Different parts of the city were affected differently by the shaking. Driving in from the south, we saw very little damage until we reached the central city area where a number of older brick or masonry buildings had been badly damaged. In fact, the three main types of damage were chimneys that either collapsed or became unsafe, older brick or masonry buildings that partially collapsed and problems due to soil liquefaction. When we arrived on 8 September many streets in the central city area were cordoned off. In fact, the serviced apartments where we were staying were inside a cordoned area and we had to be escorted to reception by a soldier. By the time we arrived, water and power had been restored over most of the affected area, though not in some of the most badly affected neighbourhoods and in rural areas. The biggest inconveniences for us were that for the first few days we were not allowed to use the lifts and the internet connections to the rooms were not working properly, possibly because aftershocks were loosening the ethernet cables. By Monday 13 September much of the city was  functioning normally, though a few streets were still closed due to unsafe buildings or continuing demolition.
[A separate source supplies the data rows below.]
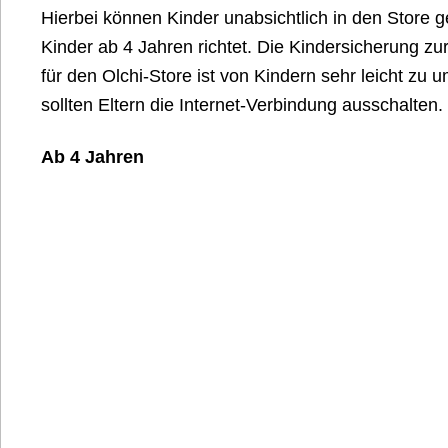
Hierbei können Kinder unabsichtlich in den Store g
Kinder ab 4 Jahren richtet. Die Kindersicherung z
für den Olchi-Store ist von Kindern sehr leicht zu
sollten Eltern die Internet-Verbindung ausschalten.
Ab 4 Jahren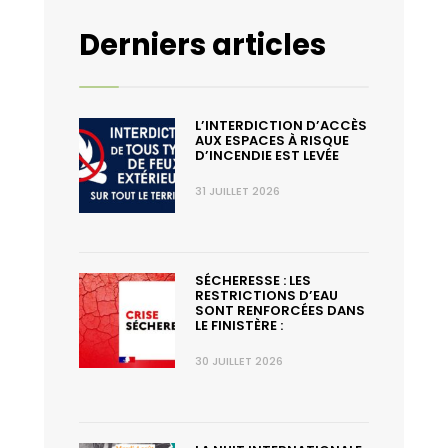
Derniers articles
L’INTERDICTION D’ACCÈS
AUX ESPACES À RISQUE
D’INCENDIE EST LEVÉE
31 JUILLET 2026
SÉCHERESSE : LES
RESTRICTIONS D’EAU
SONT RENFORCÉES DANS
LE FINISTÈRE :
30 JUILLET 2026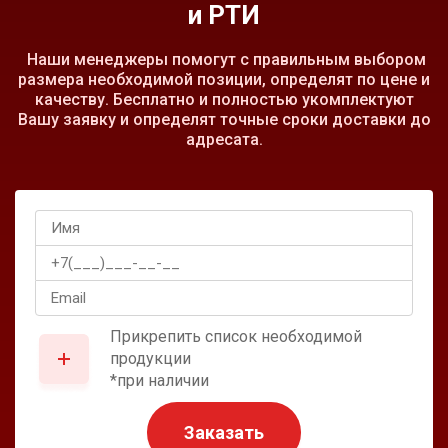
и РТИ
Наши менеджеры помогут с правильным выбором
размера необходимой позиции, определят по цене и
качеству. Бесплатно и полностью укомплектуют
Вашу заявку и определят точные сроки доставки до
адресата.
Прикрепить список необходимой
продукции
*при наличии
Заказать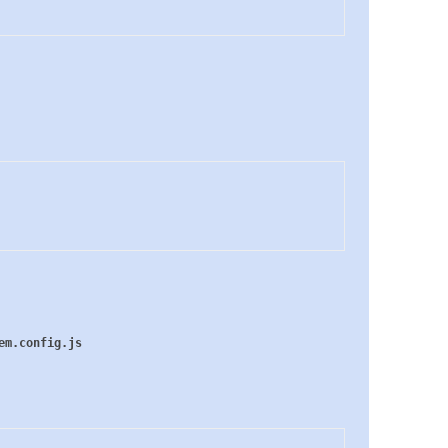
em.config.js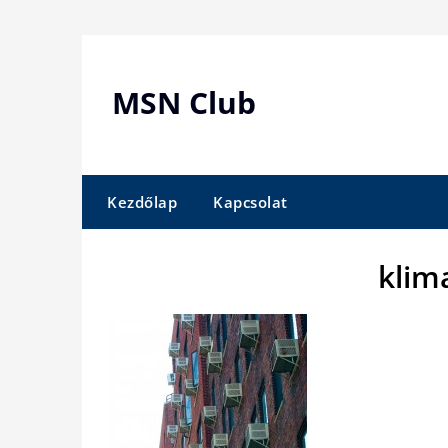
Skip
to
content
MSN Club
Kezdőlap
Kapcsolat
klim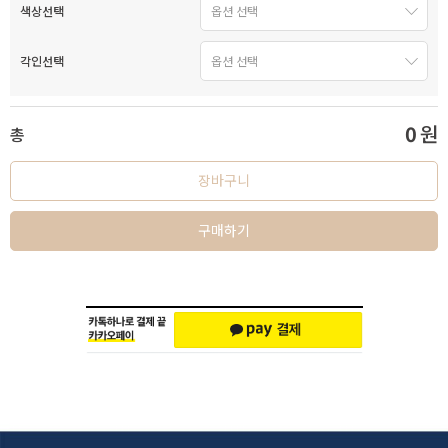
색상선택
각인선택
0
원
총
장바구니
구매하기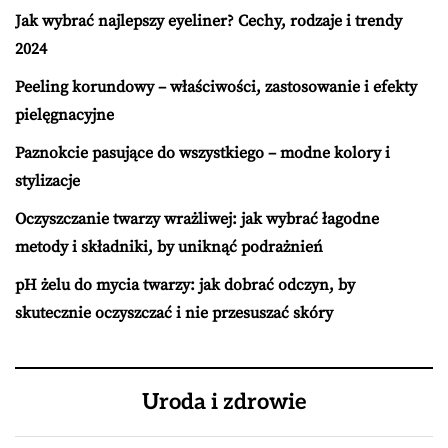
Jak wybrać najlepszy eyeliner? Cechy, rodzaje i trendy
2024
Peeling korundowy – właściwości, zastosowanie i efekty
pielęgnacyjne
Paznokcie pasujące do wszystkiego – modne kolory i
stylizacje
Oczyszczanie twarzy wrażliwej: jak wybrać łagodne
metody i składniki, by uniknąć podrażnień
pH żelu do mycia twarzy: jak dobrać odczyn, by
skutecznie oczyszczać i nie przesuszać skóry
Uroda i zdrowie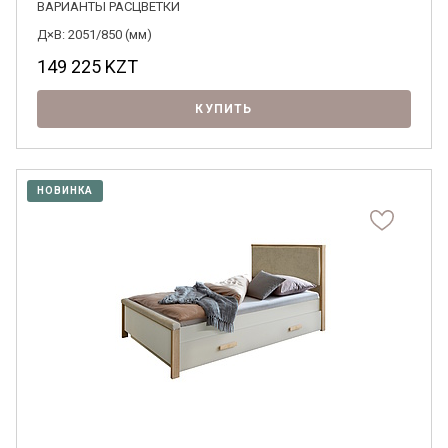
ВАРИАНТЫ РАСЦВЕТКИ
Д×В: 2051/850 (мм)
149 225
KZT
КУПИТЬ
НОВИНКА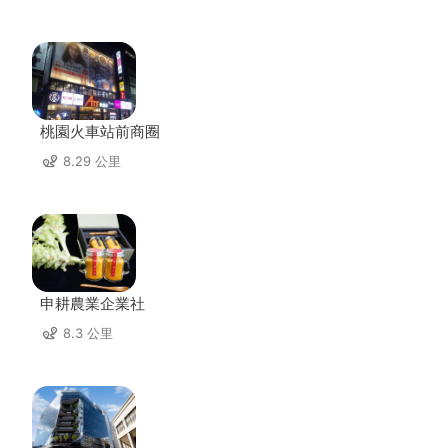
桃園火車站前商圈
8.29 公里
申耕農業企業社
8.3 公里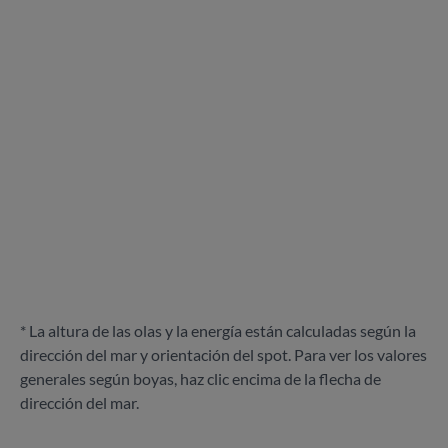
* La altura de las olas y la energía están calculadas según la
dirección del mar y orientación del spot. Para ver los valores
generales según boyas, haz clic encima de la flecha de
dirección del mar.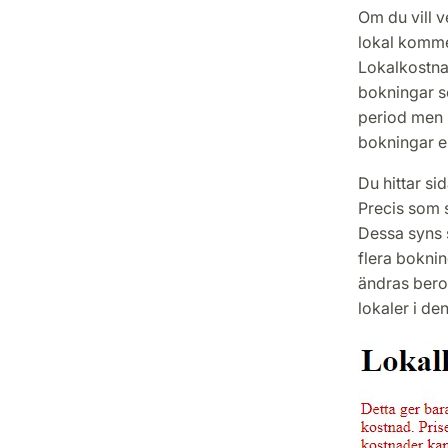
Om du vill v
lokal kommer
Lokalkostna
bokningar s
period men 
bokningar ell
Du hittar s
Precis som s
Dessa syns s
flera boknin
ändras beroe
lokaler i den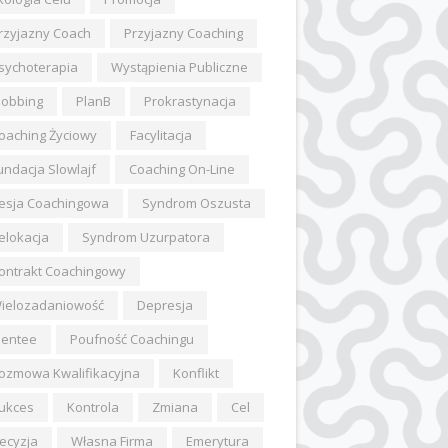
rzyjazny Coach
Przyjazny Coaching
sychoterapia
Wystąpienia Publiczne
obbing
PlanB
Prokrastynacja
oaching Życiowy
Facylitacja
undacja Slowlajf
Coaching On-Line
esja Coachingowa
Syndrom Oszusta
elokacja
Syndrom Uzurpatora
ontrakt Coachingowy
ielozadaniowość
Depresja
entee
Poufność Coachingu
ozmowa Kwalifikacyjna
Konflikt
ukces
Kontrola
Zmiana
Cel
ecyzja
Własna Firma
Emerytura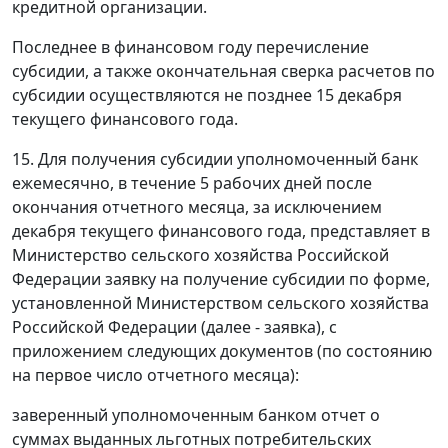
кредитной организации.
Последнее в финансовом году перечисление
субсидии, а также окончательная сверка расчетов по
субсидии осуществляются не позднее 15 декабря
текущего финансового года.
15. Для получения субсидии уполномоченный банк
ежемесячно, в течение 5 рабочих дней после
окончания отчетного месяца, за исключением
декабря текущего финансового года, представляет в
Министерство сельского хозяйства Российской
Федерации заявку на получение субсидии по форме,
установленной Министерством сельского хозяйства
Российской Федерации (далее - заявка), с
приложением следующих документов (по состоянию
на первое число отчетного месяца):
заверенный уполномоченным банком отчет о
суммах выданных льготных потребительских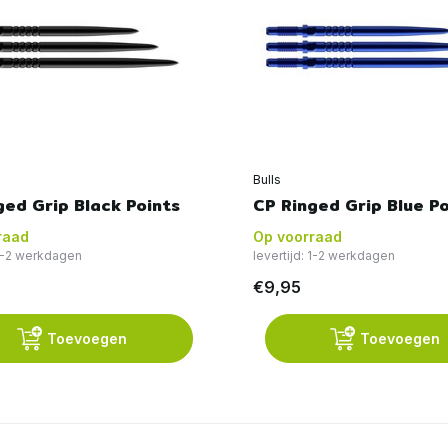
Bulls
ged Grip Black Points
CP Ringed Grip Blue Po
raad
Op voorraad
 1-2 werkdagen
levertijd: 1-2 werkdagen
€9,95
Toevoegen
Toevoegen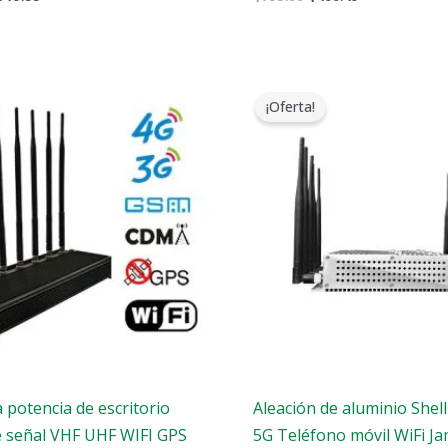
l
El
El
El
recio
precio
precio
precio
¡Oferta!
riginal
actual
original
actual
ra:
es:
era:
es:
1,399.00.
$719.89.
$699.00.
$425.99.
a potencia de escritorio
Aleación de aluminio Shel
 señal VHF UHF WIFI GPS
5G Teléfono móvil WiFi J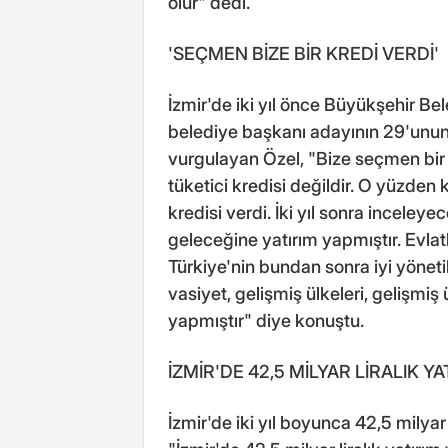
olur" dedi.
'SEÇMEN BİZE BİR KREDİ VERDİ'
İzmir'de iki yıl önce Büyükşehir Be
belediye başkanı adayının 29'unun 
vurgulayan Özel, "Bize seçmen bir k
tüketici kredisi değildir. O yüzden
kredisi verdi. İki yıl sonra incele
geleceğine yatırım yapmıştır. Evlat
Türkiye'nin bundan sonra iyi yönet
vasiyet, gelişmiş ülkeleri, gelişmi
yapmıştır" diye konuştu.
İZMİR'DE 42,5 MİLYAR LİRALIK YA
İzmir'de iki yıl boyunca 42,5 milyar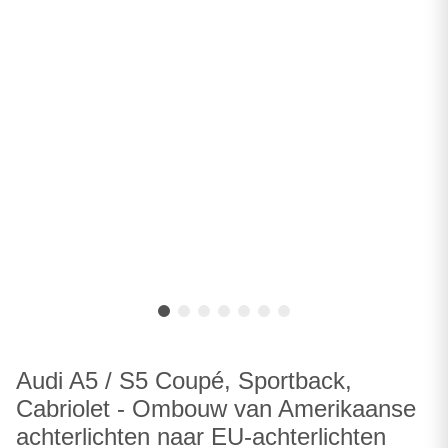
Audi A5 / S5 Coupé, Sportback,
Cabriolet - Ombouw van Amerikaanse
achterlichten naar EU-achterlichten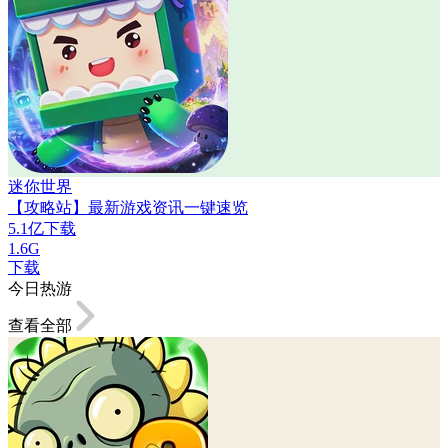
迷你世界
【攻略站】最新游戏资讯一键速览
5.1亿下载
1.6G
下载
今日热游
查看全部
The response of Christchurch residents to the call for volunteers to host a sensor was amazing. Even those whose houses were undamaged had still had an extraordinarily stressful experience, plus the additional stress of on-going aftershocks, including one of magnitude 5.1 on the morning of 8 September (before we arrived) that caused additional damage.

The GeoNet website has more information about the earthquake, including a video montage of the fault trace reconnaissance and some more on aftershocks. The GNS Science website has more information as well. There is an animation of the aftershock sequence at www.christchurchquakemap.co.nz.

We also recommend the Nobanno Bengali restaurant on the corner of Armagh and Colombo Streets in Christchurch. The food is excellent.

## Saturday, September 4, 2010

### Christchurch Earthquake

The major earthquake near Christchurch , around 350km north of here, woke us at 4.35 this morning. It was strong enough here for me to be concerned about objects falling, though none did. The timing was fortunate, in that not many people were out on the streets. Had they been, there would have been many more casualties. As it is, some people had some amazing escapes. For news stories see TVNZ or BBC.